Given that when the defendant is innocent, each judge votes guilty with a probability of 0.3. We need to find the probability of the majority of judges declaring the defendant guilty when there are \(9\), \(8\), and \(7\) judges: (i) With 9 judges: Using binomial probability, the probability of a majority of judges voting guilty is: \[P(\geq5) = P(5) + P(6) + P(7) + P(8) + P(9)\] Here, \(P(X=k)\) represents the probability of \(k\) judges voting guilty out of \(9\), and is calculated as: \[P(X=k) = {9\choose k}(0.3)^k(0.7)^{9-k}\] (ii) With 8 judges: In this case, a majority of judges voting guilty will be when 5 or more of the judges vote guilty: \[P(\geq5) = P(5) + P(6) + P(7) + P(8)\] The probability of \(k\) guilty votes out of 8 judges follows the general formula \(P(X=k) = {8\choose k}(0.3)^k(0.7)^{8-k}\). (iii) With 7 judges: The majority of judges voting guilty will be when 4 or more of the judges vote guilty: \[P(\geq4) = P(4) + P(5) + P(6) + P(7)\] The probability of \(k\) guilty votes out of 7 judges follows the general formula \(P(X=k) = {7\choose k}(0.3)^k(0.7)^{7-k}\).

We need to decide whether the defense attorney should challenge judges based on their belief about the client's guilt.
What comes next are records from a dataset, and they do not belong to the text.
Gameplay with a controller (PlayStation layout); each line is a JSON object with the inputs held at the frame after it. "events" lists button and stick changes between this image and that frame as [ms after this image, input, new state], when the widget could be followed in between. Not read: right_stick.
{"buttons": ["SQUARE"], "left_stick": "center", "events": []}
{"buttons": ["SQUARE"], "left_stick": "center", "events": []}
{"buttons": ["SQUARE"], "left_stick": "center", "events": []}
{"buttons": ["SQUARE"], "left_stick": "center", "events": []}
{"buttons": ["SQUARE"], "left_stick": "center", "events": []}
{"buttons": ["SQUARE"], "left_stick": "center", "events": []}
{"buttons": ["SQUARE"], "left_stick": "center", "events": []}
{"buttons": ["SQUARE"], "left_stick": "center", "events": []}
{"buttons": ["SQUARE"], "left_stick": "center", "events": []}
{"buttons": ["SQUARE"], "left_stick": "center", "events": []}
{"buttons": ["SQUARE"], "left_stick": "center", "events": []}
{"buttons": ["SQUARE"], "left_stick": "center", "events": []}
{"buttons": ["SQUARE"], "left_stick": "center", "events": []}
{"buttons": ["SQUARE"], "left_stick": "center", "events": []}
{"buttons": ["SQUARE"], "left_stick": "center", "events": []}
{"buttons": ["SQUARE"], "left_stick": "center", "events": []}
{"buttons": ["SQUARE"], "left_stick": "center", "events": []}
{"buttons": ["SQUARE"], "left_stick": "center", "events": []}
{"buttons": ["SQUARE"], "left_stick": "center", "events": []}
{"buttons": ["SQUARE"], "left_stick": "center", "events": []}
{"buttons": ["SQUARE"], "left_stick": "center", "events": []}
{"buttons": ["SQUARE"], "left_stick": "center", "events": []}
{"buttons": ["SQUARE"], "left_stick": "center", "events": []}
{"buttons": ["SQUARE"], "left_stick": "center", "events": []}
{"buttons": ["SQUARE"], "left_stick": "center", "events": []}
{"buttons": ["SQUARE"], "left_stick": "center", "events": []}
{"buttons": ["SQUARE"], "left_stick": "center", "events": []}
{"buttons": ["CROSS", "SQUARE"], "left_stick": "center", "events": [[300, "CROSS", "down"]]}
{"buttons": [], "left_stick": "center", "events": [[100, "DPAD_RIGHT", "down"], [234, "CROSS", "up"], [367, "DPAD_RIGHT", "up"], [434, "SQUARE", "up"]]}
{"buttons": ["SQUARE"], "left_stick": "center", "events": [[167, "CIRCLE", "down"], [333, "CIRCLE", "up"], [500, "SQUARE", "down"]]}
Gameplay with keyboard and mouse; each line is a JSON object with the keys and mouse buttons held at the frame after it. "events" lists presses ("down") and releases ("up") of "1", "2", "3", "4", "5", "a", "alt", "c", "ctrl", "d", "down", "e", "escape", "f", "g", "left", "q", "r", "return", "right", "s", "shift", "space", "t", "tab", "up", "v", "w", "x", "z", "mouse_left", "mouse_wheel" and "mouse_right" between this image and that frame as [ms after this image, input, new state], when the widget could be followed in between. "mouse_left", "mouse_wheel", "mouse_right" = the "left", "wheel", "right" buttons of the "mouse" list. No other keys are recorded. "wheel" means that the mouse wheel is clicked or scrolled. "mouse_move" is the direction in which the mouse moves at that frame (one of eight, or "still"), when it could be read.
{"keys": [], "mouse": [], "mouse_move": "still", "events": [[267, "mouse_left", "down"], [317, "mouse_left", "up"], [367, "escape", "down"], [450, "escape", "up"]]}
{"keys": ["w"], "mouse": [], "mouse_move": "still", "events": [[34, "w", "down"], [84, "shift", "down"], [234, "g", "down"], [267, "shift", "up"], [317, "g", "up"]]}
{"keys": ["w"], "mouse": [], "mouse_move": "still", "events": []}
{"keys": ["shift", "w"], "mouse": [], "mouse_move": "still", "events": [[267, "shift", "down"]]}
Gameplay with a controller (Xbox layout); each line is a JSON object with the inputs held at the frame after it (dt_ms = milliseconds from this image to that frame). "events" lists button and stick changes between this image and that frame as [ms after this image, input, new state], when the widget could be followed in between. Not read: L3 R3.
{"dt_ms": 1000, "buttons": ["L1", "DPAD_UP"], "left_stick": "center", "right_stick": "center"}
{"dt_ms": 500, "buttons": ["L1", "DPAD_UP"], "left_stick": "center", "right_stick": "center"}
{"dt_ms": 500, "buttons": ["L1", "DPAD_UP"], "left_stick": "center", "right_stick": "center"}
The defense attorney believes that the client is guilty with a \(60\%\) probability. When no challenges are made, there are 9 judges. If the defense attorney is certain that the client is guilty, they should make two challenges to have the best probability of declaring the defendant innocent when the defendant is guilty. With only one challenge, there are 8 judges. This can be favorable for declaring the defendant innocent when they are guilty. No challenges (9 judges): \- Declare guilty when guilty: \(60\%\) chance \- Declare innocent when guilty: \(40\%\) chance One challenge (8 judges): \- Declare guilty when guilty: \(56\%\) chance \- Declare innocent when guilty: \(44\%\) chance Two challenges (7 judges): \- Declare guilty when guilty: \(50\%\) chance \- Declare innocent when guilty: \(50\%\) chance Comparing the probabilities when making one or two challenges, the defense attorney should make one challenge when they are 60 percent certain that the client is guilty, as this gives the best chance of declaring the defendant innocent.